(Data supplied Opens)

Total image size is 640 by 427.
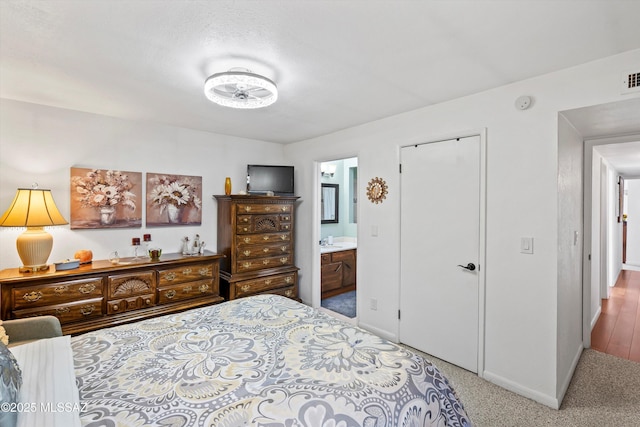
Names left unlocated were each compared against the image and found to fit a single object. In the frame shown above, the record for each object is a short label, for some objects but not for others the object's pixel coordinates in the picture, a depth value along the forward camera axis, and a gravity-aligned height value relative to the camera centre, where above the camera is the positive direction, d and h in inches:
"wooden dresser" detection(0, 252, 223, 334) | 94.7 -29.1
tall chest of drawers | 142.9 -17.1
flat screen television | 159.3 +17.3
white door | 101.3 -13.5
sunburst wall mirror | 127.5 +9.5
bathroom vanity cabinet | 177.8 -37.8
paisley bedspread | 41.8 -27.9
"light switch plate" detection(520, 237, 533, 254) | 87.7 -9.8
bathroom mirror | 207.5 +5.3
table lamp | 96.3 -3.7
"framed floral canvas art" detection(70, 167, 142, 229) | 118.0 +5.2
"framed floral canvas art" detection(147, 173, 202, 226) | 135.5 +5.5
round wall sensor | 86.3 +31.9
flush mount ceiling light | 74.2 +33.2
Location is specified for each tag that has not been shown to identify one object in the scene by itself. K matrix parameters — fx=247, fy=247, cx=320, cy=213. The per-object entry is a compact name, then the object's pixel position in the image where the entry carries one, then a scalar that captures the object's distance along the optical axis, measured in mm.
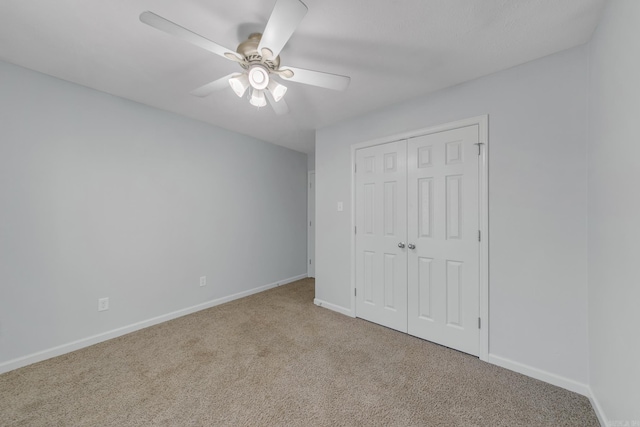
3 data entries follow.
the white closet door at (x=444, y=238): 2098
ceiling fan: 1105
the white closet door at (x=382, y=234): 2521
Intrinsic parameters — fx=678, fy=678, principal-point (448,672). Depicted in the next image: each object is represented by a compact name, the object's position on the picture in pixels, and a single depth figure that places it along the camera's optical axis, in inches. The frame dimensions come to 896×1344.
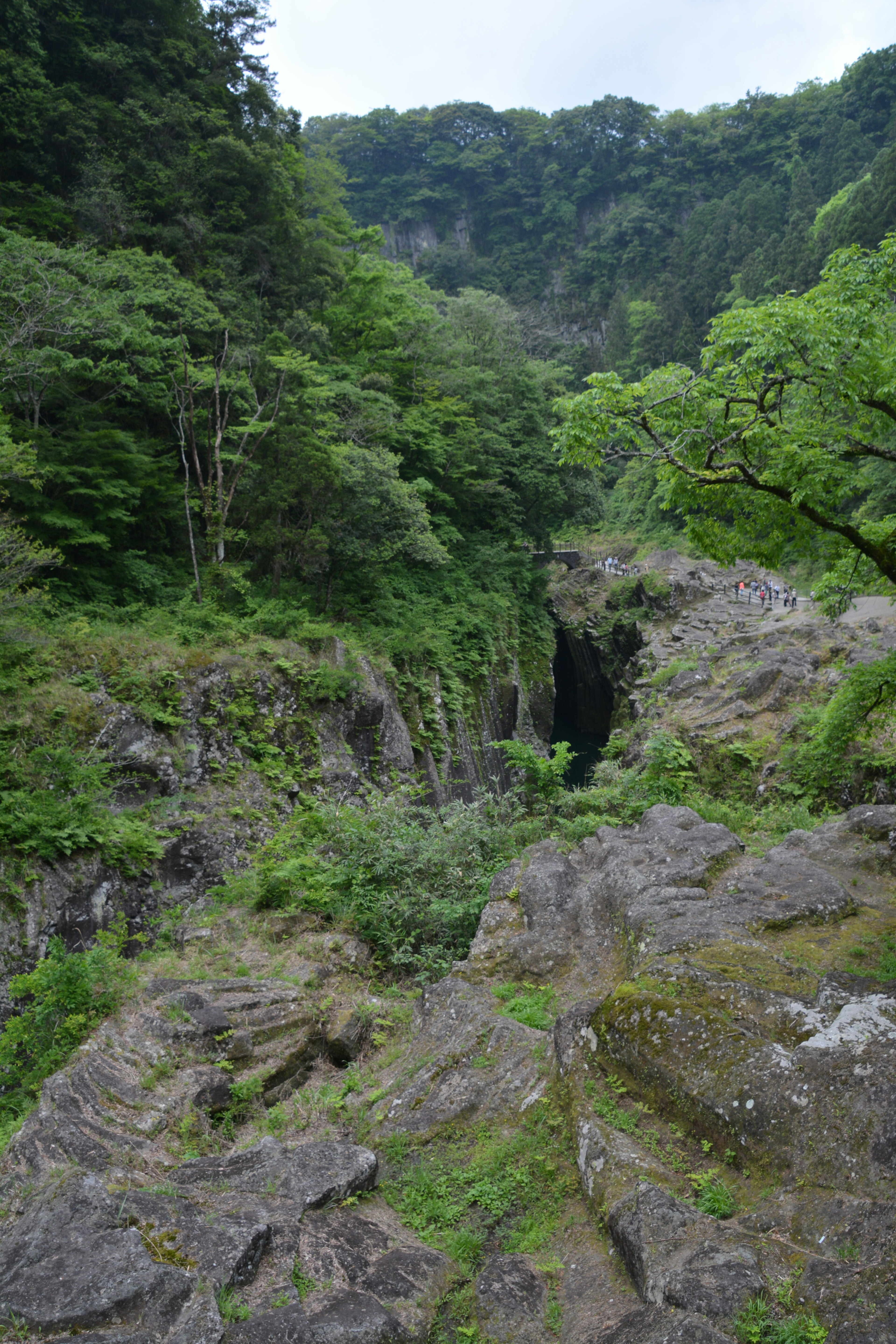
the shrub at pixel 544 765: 450.3
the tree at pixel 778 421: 201.9
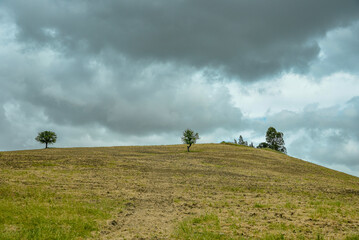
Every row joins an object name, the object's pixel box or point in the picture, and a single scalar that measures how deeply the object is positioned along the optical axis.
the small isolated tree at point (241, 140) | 194.57
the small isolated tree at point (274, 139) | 137.75
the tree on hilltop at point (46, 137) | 89.79
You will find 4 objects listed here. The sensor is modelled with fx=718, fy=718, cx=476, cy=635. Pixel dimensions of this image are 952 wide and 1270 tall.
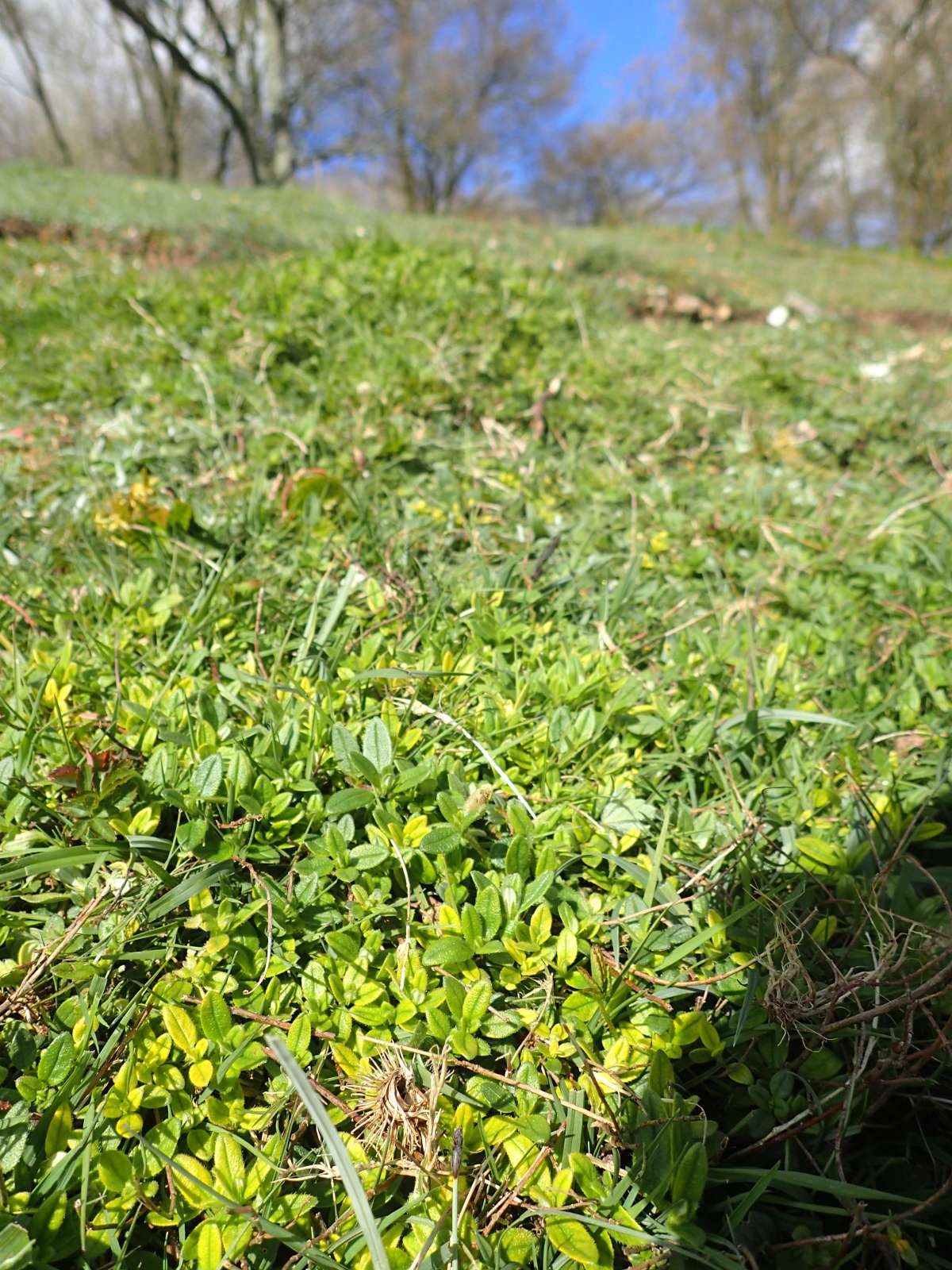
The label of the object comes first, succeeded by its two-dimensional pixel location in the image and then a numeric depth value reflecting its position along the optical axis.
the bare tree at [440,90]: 28.75
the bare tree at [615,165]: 39.84
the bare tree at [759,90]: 26.77
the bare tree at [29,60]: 26.48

(Data supplied Closes)

Above are some entries. Restate word for word the lines from the one holding "white door | 101.3 -13.5" through the one holding "the small isolated tree at point (241, 140)", but not the pictures.

white door | 101.3 -13.5
sunburst wall mirror | 127.5 +9.5
bathroom vanity cabinet | 177.8 -37.8
paisley bedspread | 41.8 -27.9
"light switch plate" detection(520, 237, 533, 254) | 87.7 -9.8
bathroom mirror | 207.5 +5.3
table lamp | 96.3 -3.7
"framed floral canvas art" detection(70, 167, 142, 229) | 118.0 +5.2
"framed floral canvas art" detection(147, 173, 202, 226) | 135.5 +5.5
round wall sensor | 86.3 +31.9
flush mount ceiling light | 74.2 +33.2
Location is specified for each tag that has not been shown to identify one object in the scene by itself. K matrix parameters — fx=247, fy=247, cx=320, cy=213. The per-object entry is a compact name, then the object's pixel position in the image where the entry carries one, then a scalar that captures the object's distance along the optical axis, measured in mm.
3 data entries follow.
the white closet door at (x=444, y=238): 2098
ceiling fan: 1105
the white closet door at (x=382, y=234): 2521
Intrinsic parameters — fx=678, fy=678, principal-point (448,672). Depicted in the next image: each object is represented by a compact name, the object's position on the picture in pixels, and a single depth figure that places it along the camera's optical axis, in inches. The frame dimensions come to 896×1344.
the shrub at pixel 544 765: 450.3
the tree at pixel 778 421: 201.9
Every row joins an object name, the object's pixel box or point in the picture, and a single scalar that measures how deeply the object is positioned along the optical axis.
the small isolated tree at point (241, 140) | 194.57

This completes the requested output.